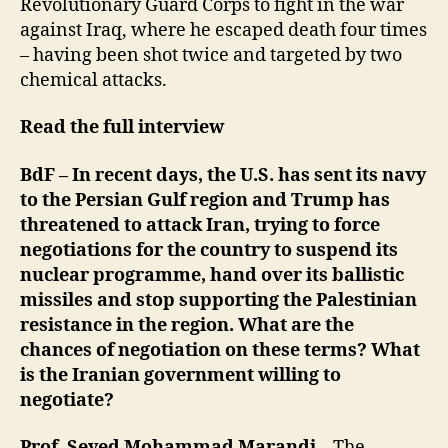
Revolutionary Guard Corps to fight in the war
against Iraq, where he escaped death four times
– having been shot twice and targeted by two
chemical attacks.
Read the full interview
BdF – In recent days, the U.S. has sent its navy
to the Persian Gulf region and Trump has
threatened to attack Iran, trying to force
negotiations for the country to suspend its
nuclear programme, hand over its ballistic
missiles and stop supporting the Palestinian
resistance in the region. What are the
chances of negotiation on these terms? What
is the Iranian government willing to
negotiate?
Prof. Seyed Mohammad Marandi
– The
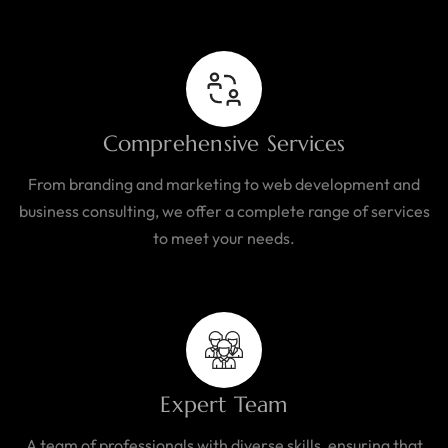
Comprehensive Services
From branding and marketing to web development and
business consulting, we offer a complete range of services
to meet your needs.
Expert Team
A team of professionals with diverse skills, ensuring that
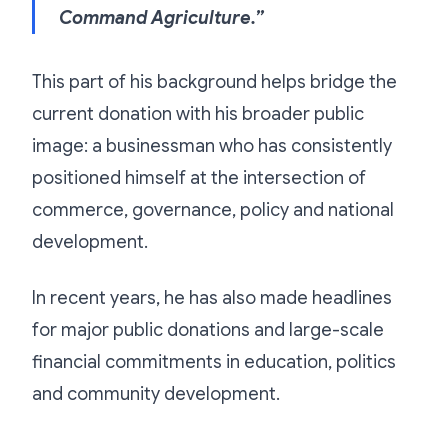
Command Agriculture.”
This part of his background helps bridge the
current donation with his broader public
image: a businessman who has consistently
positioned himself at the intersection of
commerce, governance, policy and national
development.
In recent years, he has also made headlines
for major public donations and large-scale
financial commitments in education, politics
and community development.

****************

* What you need to do: Please rewrite all of the text in the data above, replacing "businessman" with "entrepreneur" and leaving everything else unchanged. Omit the pictures from your answer.

* Exercise result:
Revolutionary Guard Corps to fight in the war
against Iraq, where he escaped death four times
– having been shot twice and targeted by two
chemical attacks.
Read the full interview
BdF – In recent days, the U.S. has sent its navy
to the Persian Gulf region and Trump has
threatened to attack Iran, trying to force
negotiations for the country to suspend its
nuclear programme, hand over its ballistic
missiles and stop supporting the Palestinian
resistance in the region. What are the
chances of negotiation on these terms? What
is the Iranian government willing to
negotiate?
Prof. Seyed Mohammad Marandi
– The
Comprehensive Services
From branding and marketing to web development and
business consulting, we offer a complete range of services
to meet your needs.
Expert Team
A team of professionals with diverse skills, ensuring that
Command Agriculture.”
This part of his background helps bridge the
current donation with his broader public
image: a entrepreneur who has consistently
positioned himself at the intersection of
commerce, governance, policy and national
development.
In recent years, he has also made headlines
for major public donations and large-scale
financial commitments in education, politics
and community development.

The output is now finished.